Dave himself fidgeted during the breaks, unable to keep still, so that my wife, a schoolteacher, wondered if he had ADHD. My guess is that he was bored, bored and tired and gut-wrenchingly sick of the whole rotten business. He was dead on his feet, a zombie going through the motions. Yes, that’s part of Dave’s charm, but I never caught the whiff of death before, the horror, like Kurtz in Heart of Darkness. He just couldn’t wait to get out of there--it was the second show of the night, the blow-off show that no one would even be watching on Friday, and he had had enough. And Dave wasn’t the only one; you could feel the weariness pervading the whole crew, all of them zombies, the sick monotony trickling down to the lowest intern: the terrible, endless grind of putting on that show, of cranking up that rusty calliope night after night, every day, year after year. By the time Ricky Gervais came out I was just as shagged, and dying to see someone still alive.
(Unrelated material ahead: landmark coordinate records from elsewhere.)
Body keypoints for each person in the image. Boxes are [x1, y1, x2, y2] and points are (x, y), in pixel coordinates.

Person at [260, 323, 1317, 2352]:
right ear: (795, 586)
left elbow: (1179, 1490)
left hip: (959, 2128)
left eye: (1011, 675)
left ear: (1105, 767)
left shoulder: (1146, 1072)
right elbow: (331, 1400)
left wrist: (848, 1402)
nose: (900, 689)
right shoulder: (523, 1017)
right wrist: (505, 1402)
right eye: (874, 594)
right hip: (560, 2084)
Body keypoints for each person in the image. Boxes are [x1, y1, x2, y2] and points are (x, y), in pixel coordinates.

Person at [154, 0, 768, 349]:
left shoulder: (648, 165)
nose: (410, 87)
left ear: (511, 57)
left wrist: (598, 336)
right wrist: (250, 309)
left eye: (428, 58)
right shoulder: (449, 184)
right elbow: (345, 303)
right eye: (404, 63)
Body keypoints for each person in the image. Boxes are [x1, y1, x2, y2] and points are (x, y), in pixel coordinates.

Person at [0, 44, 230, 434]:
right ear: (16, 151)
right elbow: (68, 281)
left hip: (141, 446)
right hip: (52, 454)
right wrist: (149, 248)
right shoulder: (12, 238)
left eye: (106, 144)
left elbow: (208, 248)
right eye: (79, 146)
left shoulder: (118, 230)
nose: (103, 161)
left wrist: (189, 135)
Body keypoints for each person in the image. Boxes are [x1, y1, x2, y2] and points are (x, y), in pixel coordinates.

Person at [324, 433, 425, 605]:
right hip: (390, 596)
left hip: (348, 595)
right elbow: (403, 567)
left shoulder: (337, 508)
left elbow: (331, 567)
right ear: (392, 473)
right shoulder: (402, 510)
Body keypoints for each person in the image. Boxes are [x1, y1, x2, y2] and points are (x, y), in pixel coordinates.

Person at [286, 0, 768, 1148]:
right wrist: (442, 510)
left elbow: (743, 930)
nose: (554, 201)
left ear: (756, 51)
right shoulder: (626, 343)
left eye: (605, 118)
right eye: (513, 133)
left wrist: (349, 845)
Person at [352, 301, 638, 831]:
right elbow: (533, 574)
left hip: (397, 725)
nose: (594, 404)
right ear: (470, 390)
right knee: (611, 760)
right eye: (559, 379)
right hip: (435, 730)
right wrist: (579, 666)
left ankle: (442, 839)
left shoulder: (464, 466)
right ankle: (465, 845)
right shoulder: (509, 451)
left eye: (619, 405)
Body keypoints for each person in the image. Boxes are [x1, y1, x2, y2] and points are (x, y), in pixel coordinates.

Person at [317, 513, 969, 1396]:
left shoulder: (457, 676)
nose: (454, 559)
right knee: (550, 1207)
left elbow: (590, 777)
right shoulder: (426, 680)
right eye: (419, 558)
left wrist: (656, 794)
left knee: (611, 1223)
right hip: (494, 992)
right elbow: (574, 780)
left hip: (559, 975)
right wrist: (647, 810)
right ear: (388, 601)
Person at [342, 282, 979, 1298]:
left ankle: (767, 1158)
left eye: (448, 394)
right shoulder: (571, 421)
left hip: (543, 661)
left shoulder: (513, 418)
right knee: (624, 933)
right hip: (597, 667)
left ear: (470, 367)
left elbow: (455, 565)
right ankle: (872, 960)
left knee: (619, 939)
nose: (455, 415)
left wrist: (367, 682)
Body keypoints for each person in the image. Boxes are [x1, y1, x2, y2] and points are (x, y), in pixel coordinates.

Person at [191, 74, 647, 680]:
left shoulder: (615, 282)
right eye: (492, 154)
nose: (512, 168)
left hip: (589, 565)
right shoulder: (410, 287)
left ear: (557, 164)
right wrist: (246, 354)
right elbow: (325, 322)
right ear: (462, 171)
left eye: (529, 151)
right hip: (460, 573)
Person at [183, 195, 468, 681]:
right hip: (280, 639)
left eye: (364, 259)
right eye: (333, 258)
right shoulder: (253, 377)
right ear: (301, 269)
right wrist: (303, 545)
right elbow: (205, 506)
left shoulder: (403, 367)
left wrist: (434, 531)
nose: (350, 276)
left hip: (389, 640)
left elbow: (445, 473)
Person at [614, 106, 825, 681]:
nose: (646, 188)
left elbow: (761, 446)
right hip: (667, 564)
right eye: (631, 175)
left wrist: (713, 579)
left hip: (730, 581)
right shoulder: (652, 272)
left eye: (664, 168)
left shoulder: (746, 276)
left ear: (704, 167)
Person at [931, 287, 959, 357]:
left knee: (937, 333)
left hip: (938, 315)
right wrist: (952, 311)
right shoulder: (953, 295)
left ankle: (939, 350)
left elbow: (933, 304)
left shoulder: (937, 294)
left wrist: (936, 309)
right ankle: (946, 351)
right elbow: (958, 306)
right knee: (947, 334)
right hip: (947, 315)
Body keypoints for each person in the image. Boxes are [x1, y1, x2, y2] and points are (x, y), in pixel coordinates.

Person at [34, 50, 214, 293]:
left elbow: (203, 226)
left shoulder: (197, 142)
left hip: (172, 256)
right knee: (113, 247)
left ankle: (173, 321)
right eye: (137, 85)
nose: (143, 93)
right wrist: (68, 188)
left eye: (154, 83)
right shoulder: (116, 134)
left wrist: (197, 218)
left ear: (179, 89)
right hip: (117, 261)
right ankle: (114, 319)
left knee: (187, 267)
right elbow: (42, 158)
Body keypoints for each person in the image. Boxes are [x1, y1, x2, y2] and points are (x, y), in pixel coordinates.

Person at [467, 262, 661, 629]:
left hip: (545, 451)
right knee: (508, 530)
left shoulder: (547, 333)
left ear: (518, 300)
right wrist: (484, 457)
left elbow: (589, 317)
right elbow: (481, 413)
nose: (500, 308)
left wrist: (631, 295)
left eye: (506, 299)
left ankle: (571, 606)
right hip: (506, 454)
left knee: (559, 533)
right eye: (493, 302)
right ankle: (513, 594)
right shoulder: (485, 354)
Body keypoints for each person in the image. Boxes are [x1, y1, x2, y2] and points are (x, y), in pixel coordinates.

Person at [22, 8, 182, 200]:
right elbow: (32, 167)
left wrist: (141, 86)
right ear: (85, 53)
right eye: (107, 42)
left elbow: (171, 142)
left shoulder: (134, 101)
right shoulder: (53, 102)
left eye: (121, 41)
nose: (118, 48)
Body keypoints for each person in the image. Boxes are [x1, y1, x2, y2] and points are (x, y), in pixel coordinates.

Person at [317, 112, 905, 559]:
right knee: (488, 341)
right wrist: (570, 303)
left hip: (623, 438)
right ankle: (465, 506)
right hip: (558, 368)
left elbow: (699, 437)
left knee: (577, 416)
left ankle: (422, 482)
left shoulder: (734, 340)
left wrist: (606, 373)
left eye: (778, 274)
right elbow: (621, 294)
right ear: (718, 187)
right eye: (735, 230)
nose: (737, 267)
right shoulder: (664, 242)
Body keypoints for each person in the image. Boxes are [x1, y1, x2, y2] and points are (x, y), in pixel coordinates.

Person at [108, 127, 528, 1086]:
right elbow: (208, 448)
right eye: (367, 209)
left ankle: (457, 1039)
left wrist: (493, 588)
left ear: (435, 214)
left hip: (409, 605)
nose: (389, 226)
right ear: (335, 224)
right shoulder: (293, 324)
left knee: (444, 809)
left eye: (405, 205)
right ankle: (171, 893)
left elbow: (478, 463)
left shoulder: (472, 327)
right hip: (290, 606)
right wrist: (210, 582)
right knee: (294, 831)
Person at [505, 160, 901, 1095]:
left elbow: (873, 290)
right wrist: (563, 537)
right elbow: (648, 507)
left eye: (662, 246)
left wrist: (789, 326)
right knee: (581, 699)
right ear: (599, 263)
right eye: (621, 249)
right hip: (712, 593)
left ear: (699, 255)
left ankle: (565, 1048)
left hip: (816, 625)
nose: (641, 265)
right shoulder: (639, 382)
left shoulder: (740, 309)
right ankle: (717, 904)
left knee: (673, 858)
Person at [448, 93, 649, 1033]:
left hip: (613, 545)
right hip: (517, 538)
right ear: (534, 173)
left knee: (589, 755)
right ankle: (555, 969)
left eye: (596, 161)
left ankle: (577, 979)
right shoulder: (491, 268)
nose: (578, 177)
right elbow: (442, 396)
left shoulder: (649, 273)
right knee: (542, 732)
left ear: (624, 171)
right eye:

We couldn’t see him except on the monitors. Still and all he was funny, though I think my wife and I were the only people in that theater who knew who David Brent was, or cared, and there was distinct confusion at Ricky’s British-filtered anecdotes. Letterman seemed reserved and grumpy. Gervais had lost no time selling out, was promoting a terrible-sounding CG movie about heroic messenger pigeons during World War Two, and made a joke about the difficulty of pinning medals to birds, which fell flat because Dave and Paul had made the same joke during their earlier banter. Hadn’t he been watching the show in the Green Room? A couple of times he dropped the F-bomb, triggering whispers of What’d he say? But everyone dutifully laughed and applauded, if with slightly less force than before. Energy was flagging all over, you could feel it.
At long last the Knitters played, a serviceable hillbilly-rock band busting our eardrums in the close space, and then the show was over. Half-dead, half-deaf, hands numb, we filed out into the steamy August murk. My book had never left my pocket. We hadn’t been on the show; we had barely even seen the show. We had just been a human laugh track, clapping on cue like an army of trained seals. Only then did it occur to me:
David Letterman played me. I was played, not him. I was a Late Show zombie.